Позже, когда совсем уже стемнело, старшины начали ворковать вокруг меня, чтобы я уступил майору место и лег на полу (мне, как первому поселившемуся, а также из-за болезни, хозяйка уступила койку). На полу же было тесно и неудобно. Людей набилось много, и повернуться нельзя было от тесноты, особенно с рукой больной.
Я не соглашался. Майор стал искать место в соседней квартире, но там для него оказался испорченным воздух, хотя была хорошая лежанка. Снова взялись обхаживать меня. Я объяснял, что не могу на полу спать с больной рукой, но им ничего не нужно было знать.
- Старший будет лежать на полу, а младший на койке? Где это видано?!
Майор, грузин или азербайджанец по национальности, прикрыл глаза и притворился спящим, но когда он увидел, что у них ничего не получается, встал и проговорил:
- Лейтенант, лейтенант... встань с койки! Ляжешь на полу!
Мне стало страшно неловко, я покраснел от обиды и унижения, но в присутствии мирных граждан не хотел ему ни грубить, ни стыдить его, ни вообще объясняться с ним, с этим нахалом-помещиком. Я встал и лег на полу.
Майору постелили несколько одеял, подушку. Видно было, что он привык к этому обхаживанию и тыловой жизни. Он был, кажется, начальник медслужбы Двойки Большой.
Всю ночь мучался и только к утру заснул. Но сон мой был прерван приказанием - "Будите его, будите!" и "Эй, боец, боец, вставай!" бесцеремонно тормошили меня старшины, хотя знали, что я старше их по званию. Они вытащили из-под меня плащ-палатку, что расстелили еще вчера - я спал рядом с одним из старшин, пошумели и ушли.
Наступил рассвет. Рука мучила. Я решил встать. Вдруг увидел заблестело что-то в соломе. Подумал, что это моя серебряная ложка, но это оказался ножик складной немецкий.

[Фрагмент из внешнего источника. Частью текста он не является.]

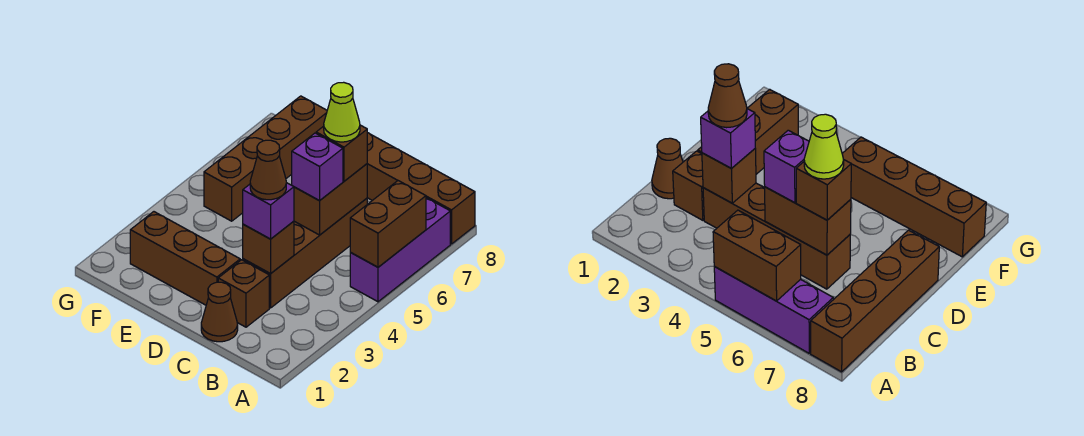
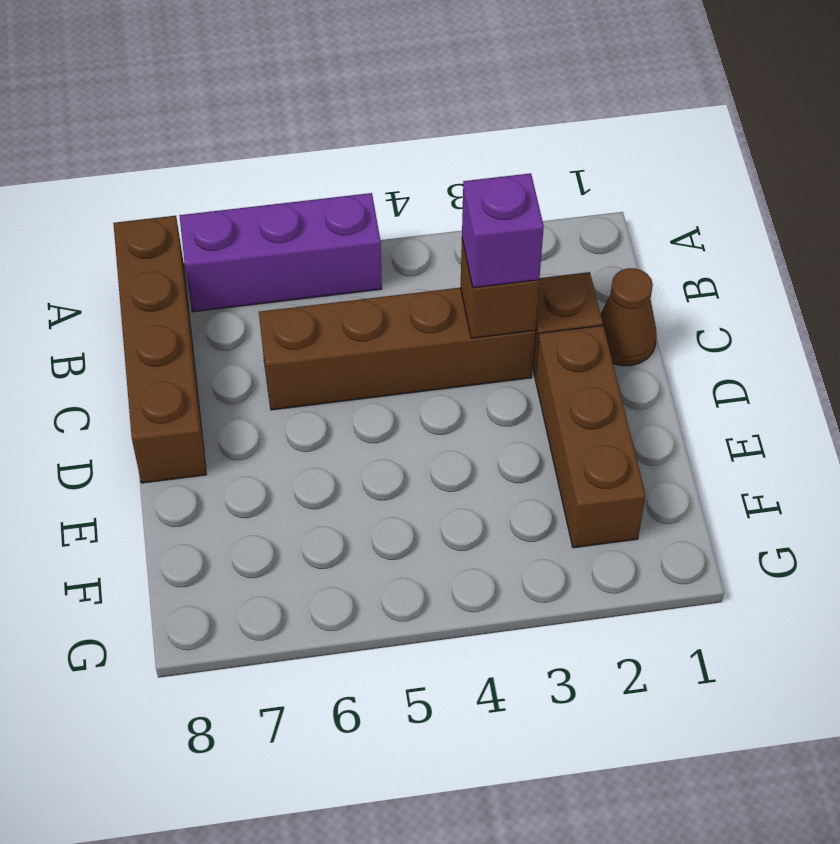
none -> brown brick F5:F8 level 1
none -> brown brick A5:A6 level 2
none -> brown brick C5:C6 level 2

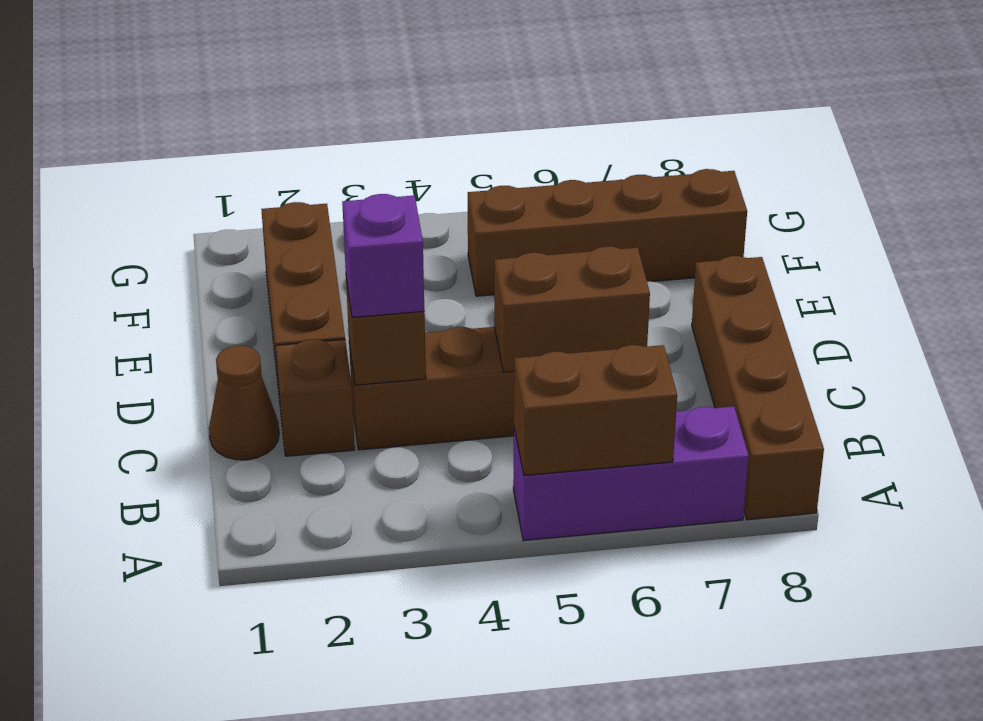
none -> purple brick C5 level 3
none -> brown brick C6 level 3
none -> brown cone C3 level 4

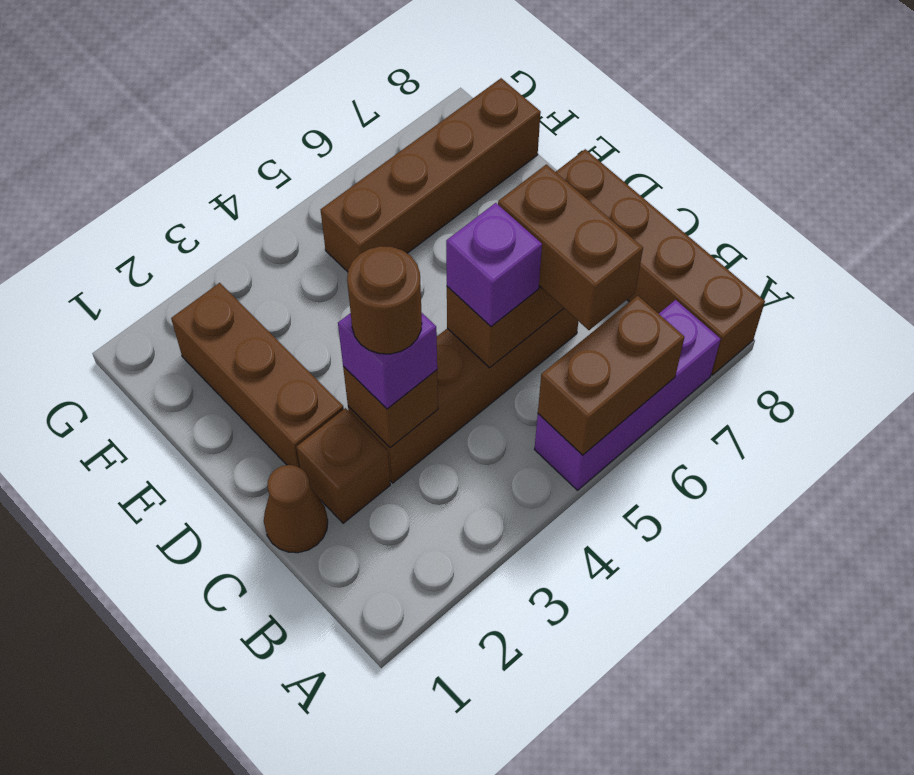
brown brick B6:C6 level 3 -> brown brick C6 level 3
brown round brick C3 level 4 -> brown cone C3 level 4
none -> lime cone C6 level 4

Я взял его, конечно, и спрятал. Эта вещь весьма необходима в условиях фронтовой жизни.
С утра хозяйка ушла. Я ждал до полудня, но она не приходила. Детям оставила буханку хлеба - они ее ели все и ели. Я перебивался семечками. Полежал, посидел и пошел из дома.
В одной хате хозяева предложили сами затирку, но без хлеба - его у них не было. Поел и пошел дальше. Наконец, набрел на эту хату. Здесь был один боец с нашего хозвзвода. Он искал медсанбат для лечения зубов - вся щека у него распухла. Завтра пойдем вместе.
Немец ушел километров на 45. Догонять далеко, но и уходить не хочется.
Погода сегодня пасмурная, сырая. С утра шел снег, а сейчас моросит дождиком. И хозяева, к тому же, такие хорошие. Побрили меня, умыли, и даже голову помыла мне самая молодая, мать четверых детей. Она мыла и приговаривала "мой сыночек", и рассказывала, что так же мыла она своего мужа. Поесть тоже дали. А сейчас уложили спать. Как дома.